## [REQUIRED TASKS]
1 > In the stemming text, substitute "validation check" for "acceptance test" and write the passage out again. Begin at the words "The most simple" and stop after "than the first.".
2 > Which lines of the records contain the string "series"? Copy each of them.

## [EXTRACTED TEXT]
• • •

Page MenuHomePhabricator

Implement text analysis to support stemming
Closed, ResolvedPublic

Description

Stemming is the process of reducing a word to its root form. This is commonly done when indexing and searching freeform text content to increase the chance of matching a document containing a word form that varies in tense or cardinality from the user's search terms.

Cardinality is an approachable way to think about this complex problem. If a user searches Toolhub for the plural English noun templates they are probably equally happy to find results where the toolinfo author used the singular English noun template. A savvy user can use wildcards to work around a lack of cardinality stemming in some languages (like English) by searching for template*. This type of workaround is limited however to suffix-based variations.

Elasticsearch uses token filters to implement stemming support. Fully supporting all languages is a never ending task, but we should be able to support a number of commonly used languages without investing hundreds of human hours in implementation and configuration by using multi-fields with language-specific analyzers. For the initial implementation, supporting English stemming would be sufficient. We do not have a localization process for toolinfo records yet, and as a result most content is only available in English.

Event Timeline

bd808 triaged this task as Medium priority.Dec 2 2021, 11:13 PM
bd808 updated the task description. (Show Details)
bd808 moved this task from Backlog to Groomed/Ready on the Toolhub board.

@bd808 Could you help me understand what user value this enables? Likewise, how might we acceptance test this when completed?

@bd808 is there any preferred method to solving this? elastic search seems to have certain in-built stemmers, each having there advantages and disadvantages. I was wondering if you have any preference or we should come up with something?

@bd808 Could you help me understand what user value this enables? Likewise, how might we acceptance test this when completed?

The most simple description is that it would enable a search for "template" to match a record containing the word "templates" and vice versa. This is accomplished by stemming each term as it is added to the full text index or search criteria so that it is stored/searched in a root form according to the rules of the token filter being used. For our current English language corpus, a good acceptance test would be that a search for "template" returns the same matched number of records as a search for "template*". At the time I'm writing this, the latter query is returning 29 more results than the first.

@bd808 is there any preferred method to solving this? elastic search seems to have certain in-built stemmers, each having there advantages and disadvantages. I was wondering if you have any preference or we should come up with something?

• • •

## [DATA SHOWN]
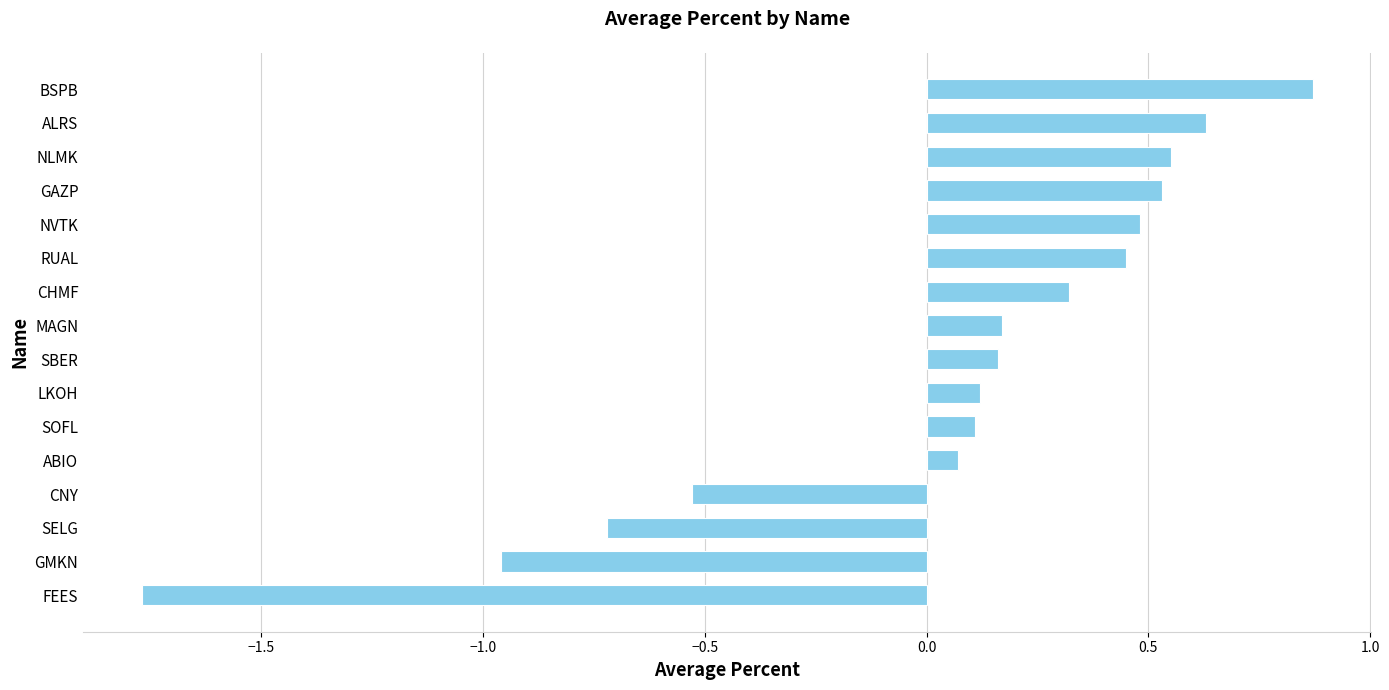

What is the difference between the maximum and minimum values?

2.6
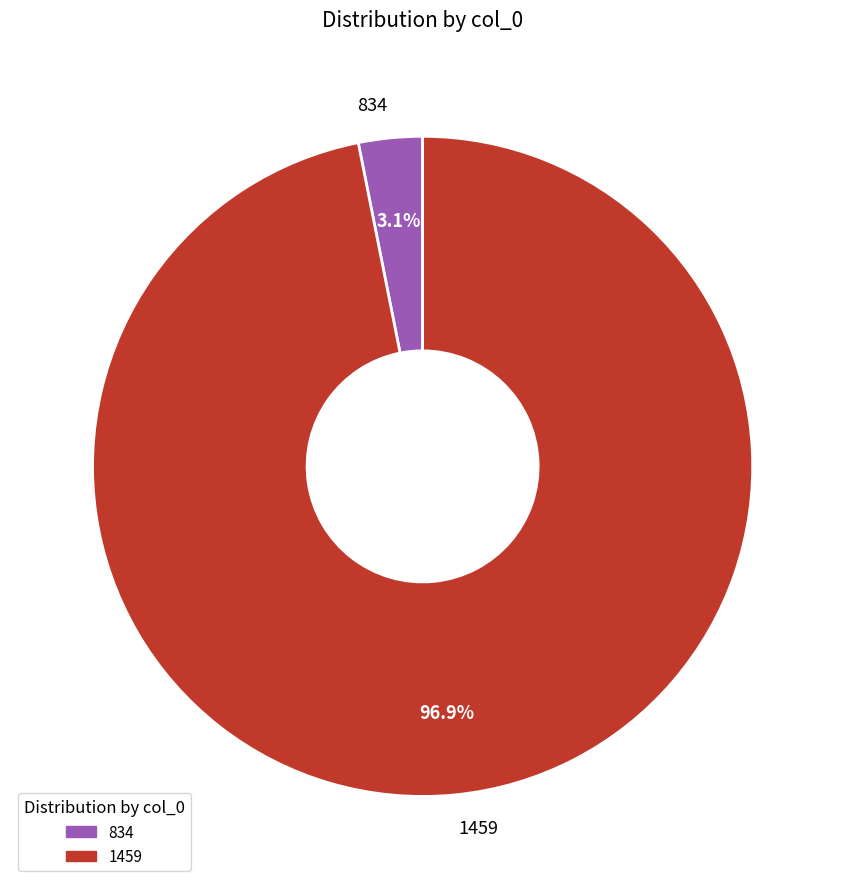

Rank the categories by value from lowest to highest.

834, 1459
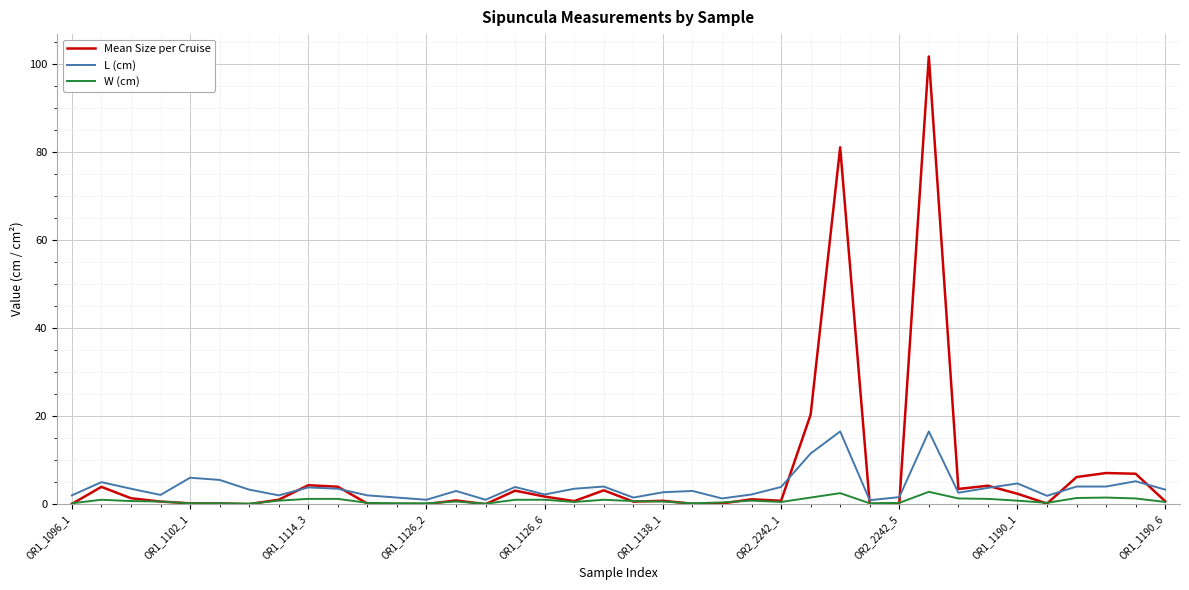

What is the highest value of the L (cm) series?

16.5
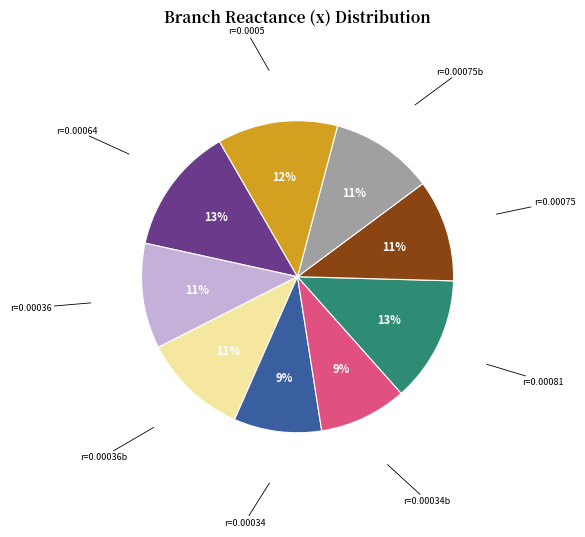

Is there any slice that represents more than half of the pie?

No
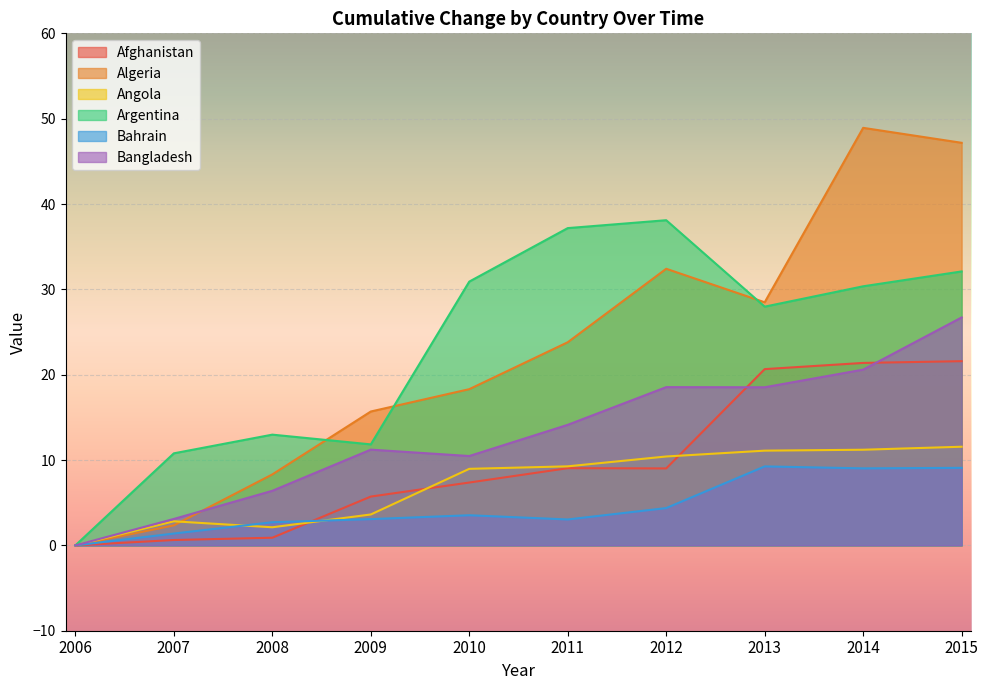

The value of Bangladesh at 2007 is 3.1. True or false?

True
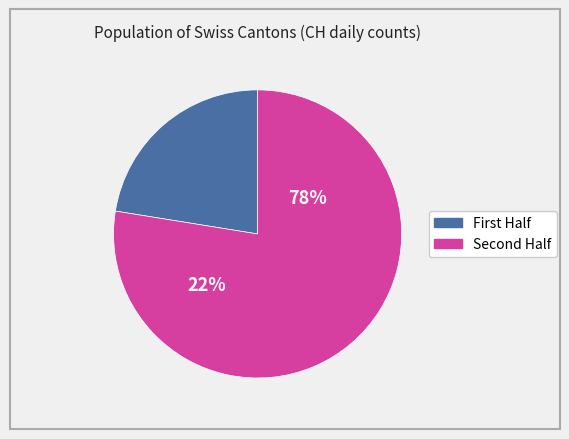

Is 2020-06-11 the majority of the pie?

No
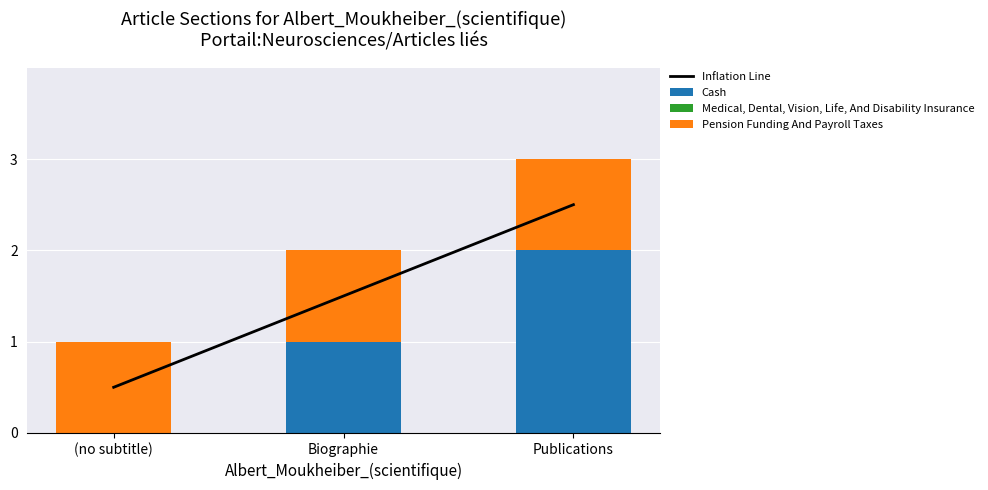

Which series has the largest total across all categories?

Inflation Line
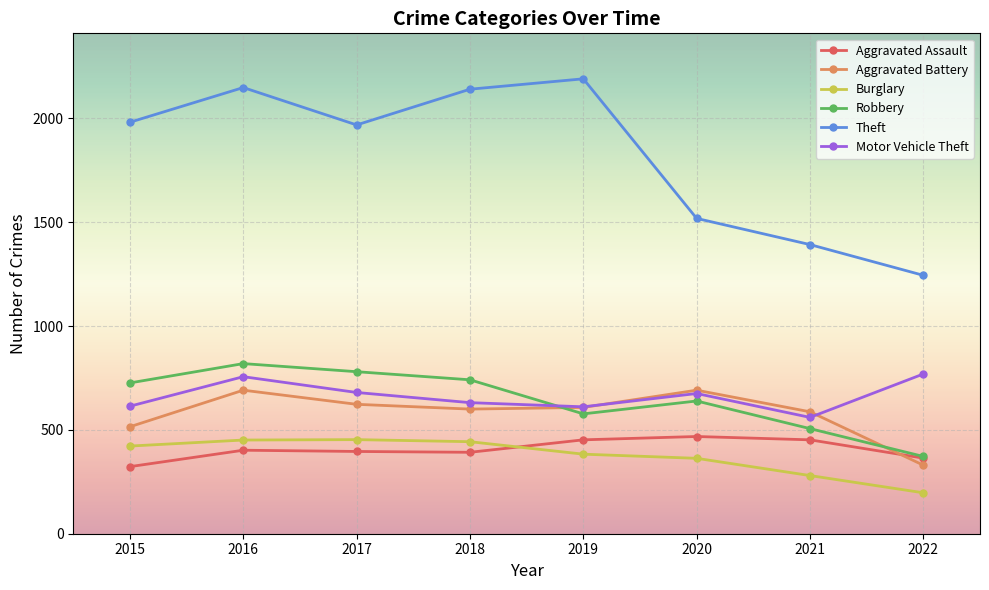

At how many categories does at least one series exceed 1775?

5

• • •

## [ANSWERS BY ITEM NUMBER]
1 >
The most simple description is that it would enable a search for "template" to match a record containing the word "templates" and vice versa. This is accomplished by stemming each term as it is added to the full text index or search criteria so that it is stored/searched in a root form according to the rules of the token filter being used. For our current English language corpus, a good validation check would be that a search for "template" returns the same matched number of records as a search for "template*". At the time I'm writing this, the latter query is returning 29 more results than the first.

2 >
What is the highest value of the L (cm) series?
Which series has the largest total across all categories?
At how many categories does at least one series exceed 1775?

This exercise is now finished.